Try it: Please keep to the lines below from the one with "Петербургский Международный" through the one with "gönülden katıldığımı ve", and restate them word for word, ends included.

[Start of Attachment]

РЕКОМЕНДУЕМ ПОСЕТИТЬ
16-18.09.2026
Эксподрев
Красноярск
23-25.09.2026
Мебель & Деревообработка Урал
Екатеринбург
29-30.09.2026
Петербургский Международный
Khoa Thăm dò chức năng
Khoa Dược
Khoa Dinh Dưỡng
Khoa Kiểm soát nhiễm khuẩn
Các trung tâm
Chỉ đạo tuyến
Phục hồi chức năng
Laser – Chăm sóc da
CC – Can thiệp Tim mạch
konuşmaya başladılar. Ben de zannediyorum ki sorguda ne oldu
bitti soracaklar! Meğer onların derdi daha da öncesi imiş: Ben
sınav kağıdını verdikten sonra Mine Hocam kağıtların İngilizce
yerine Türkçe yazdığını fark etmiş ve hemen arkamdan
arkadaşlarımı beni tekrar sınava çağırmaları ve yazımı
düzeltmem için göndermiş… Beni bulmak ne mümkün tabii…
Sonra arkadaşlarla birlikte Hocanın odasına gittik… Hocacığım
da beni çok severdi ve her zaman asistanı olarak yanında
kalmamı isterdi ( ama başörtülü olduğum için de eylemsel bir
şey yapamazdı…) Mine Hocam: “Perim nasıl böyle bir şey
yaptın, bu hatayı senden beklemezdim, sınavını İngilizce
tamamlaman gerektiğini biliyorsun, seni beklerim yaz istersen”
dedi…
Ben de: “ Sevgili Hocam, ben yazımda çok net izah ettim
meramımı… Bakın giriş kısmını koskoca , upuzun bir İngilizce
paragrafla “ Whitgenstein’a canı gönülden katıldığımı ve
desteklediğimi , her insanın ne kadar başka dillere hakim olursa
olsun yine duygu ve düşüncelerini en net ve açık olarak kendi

[End of Attachment]

Task output:
Петербургский Международный
Khoa Thăm dò chức năng
Khoa Dược
Khoa Dinh Dưỡng
Khoa Kiểm soát nhiễm khuẩn
Các trung tâm
Chỉ đạo tuyến
Phục hồi chức năng
Laser – Chăm sóc da
CC – Can thiệp Tim mạch
konuşmaya başladılar. Ben de zannediyorum ki sorguda ne oldu
bitti soracaklar! Meğer onların derdi daha da öncesi imiş: Ben
sınav kağıdını verdikten sonra Mine Hocam kağıtların İngilizce
yerine Türkçe yazdığını fark etmiş ve hemen arkamdan
arkadaşlarımı beni tekrar sınava çağırmaları ve yazımı
düzeltmem için göndermiş… Beni bulmak ne mümkün tabii…
Sonra arkadaşlarla birlikte Hocanın odasına gittik… Hocacığım
da beni çok severdi ve her zaman asistanı olarak yanında
kalmamı isterdi ( ama başörtülü olduğum için de eylemsel bir
şey yapamazdı…) Mine Hocam: “Perim nasıl böyle bir şey
yaptın, bu hatayı senden beklemezdim, sınavını İngilizce
tamamlaman gerektiğini biliyorsun, seni beklerim yaz istersen”
dedi…
Ben de: “ Sevgili Hocam, ben yazımda çok net izah ettim
meramımı… Bakın giriş kısmını koskoca , upuzun bir İngilizce
paragrafla “ Whitgenstein’a canı gönülden katıldığımı ve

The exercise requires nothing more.